## RECORDS TO PROCESS
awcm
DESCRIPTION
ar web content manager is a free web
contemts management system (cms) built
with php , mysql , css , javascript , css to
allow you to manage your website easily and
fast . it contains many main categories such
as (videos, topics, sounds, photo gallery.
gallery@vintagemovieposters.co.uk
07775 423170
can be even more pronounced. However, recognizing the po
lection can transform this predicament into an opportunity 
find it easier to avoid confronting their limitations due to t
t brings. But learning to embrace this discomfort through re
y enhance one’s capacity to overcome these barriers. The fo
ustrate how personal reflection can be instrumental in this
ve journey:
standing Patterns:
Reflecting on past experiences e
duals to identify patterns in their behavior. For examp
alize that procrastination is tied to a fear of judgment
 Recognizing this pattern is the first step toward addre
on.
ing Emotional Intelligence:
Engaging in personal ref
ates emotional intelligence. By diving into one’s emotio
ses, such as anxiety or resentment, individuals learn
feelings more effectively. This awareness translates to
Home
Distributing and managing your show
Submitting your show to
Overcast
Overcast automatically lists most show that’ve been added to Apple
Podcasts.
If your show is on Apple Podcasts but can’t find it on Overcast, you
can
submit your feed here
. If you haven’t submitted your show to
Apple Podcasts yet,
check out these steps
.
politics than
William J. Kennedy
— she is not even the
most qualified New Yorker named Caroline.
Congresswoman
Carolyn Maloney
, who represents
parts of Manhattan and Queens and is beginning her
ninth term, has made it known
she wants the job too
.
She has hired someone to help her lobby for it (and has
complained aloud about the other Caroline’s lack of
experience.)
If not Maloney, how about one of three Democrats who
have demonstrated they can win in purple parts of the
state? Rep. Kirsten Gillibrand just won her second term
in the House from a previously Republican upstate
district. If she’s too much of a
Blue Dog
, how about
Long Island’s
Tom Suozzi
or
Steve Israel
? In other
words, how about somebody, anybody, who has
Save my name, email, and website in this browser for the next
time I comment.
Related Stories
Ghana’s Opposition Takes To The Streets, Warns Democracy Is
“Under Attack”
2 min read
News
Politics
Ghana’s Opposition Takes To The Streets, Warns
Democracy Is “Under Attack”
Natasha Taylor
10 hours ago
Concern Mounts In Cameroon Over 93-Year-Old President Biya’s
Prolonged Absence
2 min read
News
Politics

## WORK INSTRUCTIONS
Lines of the listing above that hold the string "Overcast" should each be copied.

## ANSWER AREA
Overcast
Overcast automatically lists most show that’ve been added to Apple
If your show is on Apple Podcasts but can’t find it on Overcast, you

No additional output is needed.